• [What is required]:
Line by line, output the entries below exactly as they appear.
== Data records
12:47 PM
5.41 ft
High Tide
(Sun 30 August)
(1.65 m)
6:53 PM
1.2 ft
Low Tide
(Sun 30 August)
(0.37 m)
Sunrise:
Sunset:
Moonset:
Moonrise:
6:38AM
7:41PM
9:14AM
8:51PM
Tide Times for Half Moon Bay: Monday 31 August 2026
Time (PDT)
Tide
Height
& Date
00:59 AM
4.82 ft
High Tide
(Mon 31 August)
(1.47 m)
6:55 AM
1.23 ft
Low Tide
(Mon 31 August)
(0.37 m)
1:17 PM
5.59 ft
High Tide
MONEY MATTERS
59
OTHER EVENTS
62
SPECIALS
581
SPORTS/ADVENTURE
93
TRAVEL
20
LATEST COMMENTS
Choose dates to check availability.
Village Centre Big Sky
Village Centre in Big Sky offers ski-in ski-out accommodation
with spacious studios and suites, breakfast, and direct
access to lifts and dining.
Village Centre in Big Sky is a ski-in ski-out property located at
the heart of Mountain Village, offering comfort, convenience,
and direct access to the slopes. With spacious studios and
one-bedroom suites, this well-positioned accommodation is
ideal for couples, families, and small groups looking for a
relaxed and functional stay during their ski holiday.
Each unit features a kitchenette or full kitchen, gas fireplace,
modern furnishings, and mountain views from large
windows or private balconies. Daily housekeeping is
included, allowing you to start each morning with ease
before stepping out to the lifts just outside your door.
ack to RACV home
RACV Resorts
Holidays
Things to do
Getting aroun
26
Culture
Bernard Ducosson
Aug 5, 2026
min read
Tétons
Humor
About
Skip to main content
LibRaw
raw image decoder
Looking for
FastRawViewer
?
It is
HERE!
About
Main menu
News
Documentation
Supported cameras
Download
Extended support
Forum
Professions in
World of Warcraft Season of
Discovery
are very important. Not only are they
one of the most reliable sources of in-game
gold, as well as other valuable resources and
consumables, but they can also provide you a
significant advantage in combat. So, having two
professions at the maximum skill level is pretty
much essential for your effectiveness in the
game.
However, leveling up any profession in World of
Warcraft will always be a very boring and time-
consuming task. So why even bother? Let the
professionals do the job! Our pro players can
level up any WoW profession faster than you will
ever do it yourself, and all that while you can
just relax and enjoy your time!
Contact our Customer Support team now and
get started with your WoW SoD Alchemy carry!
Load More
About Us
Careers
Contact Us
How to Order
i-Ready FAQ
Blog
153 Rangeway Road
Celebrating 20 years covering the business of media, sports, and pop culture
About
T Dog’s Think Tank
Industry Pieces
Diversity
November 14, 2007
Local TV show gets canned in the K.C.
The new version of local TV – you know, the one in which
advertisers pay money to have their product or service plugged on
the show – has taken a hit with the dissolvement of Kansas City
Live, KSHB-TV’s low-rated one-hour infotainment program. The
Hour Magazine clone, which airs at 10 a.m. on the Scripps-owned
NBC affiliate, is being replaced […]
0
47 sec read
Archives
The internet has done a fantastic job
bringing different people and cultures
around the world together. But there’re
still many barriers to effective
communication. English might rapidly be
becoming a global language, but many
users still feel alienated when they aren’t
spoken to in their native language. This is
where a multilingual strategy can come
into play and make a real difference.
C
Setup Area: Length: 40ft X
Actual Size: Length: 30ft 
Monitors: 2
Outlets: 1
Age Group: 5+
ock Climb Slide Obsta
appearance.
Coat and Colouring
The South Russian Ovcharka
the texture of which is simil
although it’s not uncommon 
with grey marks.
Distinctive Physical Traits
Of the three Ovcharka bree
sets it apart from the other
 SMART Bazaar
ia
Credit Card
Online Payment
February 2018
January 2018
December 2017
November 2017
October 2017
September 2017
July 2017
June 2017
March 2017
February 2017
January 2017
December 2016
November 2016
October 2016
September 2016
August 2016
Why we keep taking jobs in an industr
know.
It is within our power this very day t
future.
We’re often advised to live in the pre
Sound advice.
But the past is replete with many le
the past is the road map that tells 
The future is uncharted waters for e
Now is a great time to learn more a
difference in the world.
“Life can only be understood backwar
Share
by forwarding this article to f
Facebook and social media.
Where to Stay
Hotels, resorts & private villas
====
• [Answer to the problem]:
12:47 PM
5.41 ft
High Tide
(Sun 30 August)
(1.65 m)
6:53 PM
1.2 ft
Low Tide
(Sun 30 August)
(0.37 m)
Sunrise:
Sunset:
Moonset:
Moonrise:
6:38AM
7:41PM
9:14AM
8:51PM
Tide Times for Half Moon Bay: Monday 31 August 2026
Time (PDT)
Tide
Height
& Date
00:59 AM
4.82 ft
High Tide
(Mon 31 August)
(1.47 m)
6:55 AM
1.23 ft
Low Tide
(Mon 31 August)
(0.37 m)
1:17 PM
5.59 ft
High Tide
MONEY MATTERS
59
OTHER EVENTS
62
SPECIALS
581
SPORTS/ADVENTURE
93
TRAVEL
20
LATEST COMMENTS
Choose dates to check availability.
Village Centre Big Sky
Village Centre in Big Sky offers ski-in ski-out accommodation
with spacious studios and suites, breakfast, and direct
access to lifts and dining.
Village Centre in Big Sky is a ski-in ski-out property located at
the heart of Mountain Village, offering comfort, convenience,
and direct access to the slopes. With spacious studios and
one-bedroom suites, this well-positioned accommodation is
ideal for couples, families, and small groups looking for a
relaxed and functional stay during their ski holiday.
Each unit features a kitchenette or full kitchen, gas fireplace,
modern furnishings, and mountain views from large
windows or private balconies. Daily housekeeping is
included, allowing you to start each morning with ease
before stepping out to the lifts just outside your door.
ack to RACV home
RACV Resorts
Holidays
Things to do
Getting aroun
26
Culture
Bernard Ducosson
Aug 5, 2026
min read
Tétons
Humor
About
Skip to main content
LibRaw
raw image decoder
Looking for
FastRawViewer
?
It is
HERE!
About
Main menu
News
Documentation
Supported cameras
Download
Extended support
Forum
Professions in
World of Warcraft Season of
Discovery
are very important. Not only are they
one of the most reliable sources of in-game
gold, as well as other valuable resources and
consumables, but they can also provide you a
significant advantage in combat. So, having two
professions at the maximum skill level is pretty
much essential for your effectiveness in the
game.
However, leveling up any profession in World of
Warcraft will always be a very boring and time-
consuming task. So why even bother? Let the
professionals do the job! Our pro players can
level up any WoW profession faster than you will
ever do it yourself, and all that while you can
just relax and enjoy your time!
Contact our Customer Support team now and
get started with your WoW SoD Alchemy carry!
Load More
About Us
Careers
Contact Us
How to Order
i-Ready FAQ
Blog
153 Rangeway Road
Celebrating 20 years covering the business of media, sports, and pop culture
About
T Dog’s Think Tank
Industry Pieces
Diversity
November 14, 2007
Local TV show gets canned in the K.C.
The new version of local TV – you know, the one in which
advertisers pay money to have their product or service plugged on
the show – has taken a hit with the dissolvement of Kansas City
Live, KSHB-TV’s low-rated one-hour infotainment program. The
Hour Magazine clone, which airs at 10 a.m. on the Scripps-owned
NBC affiliate, is being replaced […]
0
47 sec read
Archives
The internet has done a fantastic job
bringing different people and cultures
around the world together. But there’re
still many barriers to effective
communication. English might rapidly be
becoming a global language, but many
users still feel alienated when they aren’t
spoken to in their native language. This is
where a multilingual strategy can come
into play and make a real difference.
C
Setup Area: Length: 40ft X
Actual Size: Length: 30ft 
Monitors: 2
Outlets: 1
Age Group: 5+
ock Climb Slide Obsta
appearance.
Coat and Colouring
The South Russian Ovcharka
the texture of which is simil
although it’s not uncommon 
with grey marks.
Distinctive Physical Traits
Of the three Ovcharka bree
sets it apart from the other
 SMART Bazaar
ia
Credit Card
Online Payment
February 2018
January 2018
December 2017
November 2017
October 2017
September 2017
July 2017
June 2017
March 2017
February 2017
January 2017
December 2016
November 2016
October 2016
September 2016
August 2016
Why we keep taking jobs in an industr
know.
It is within our power this very day t
future.
We’re often advised to live in the pre
Sound advice.
But the past is replete with many le
the past is the road map that tells 
The future is uncharted waters for e
Now is a great time to learn more a
difference in the world.
“Life can only be understood backwar
Share
by forwarding this article to f
Facebook and social media.
Where to Stay
Hotels, resorts & private villas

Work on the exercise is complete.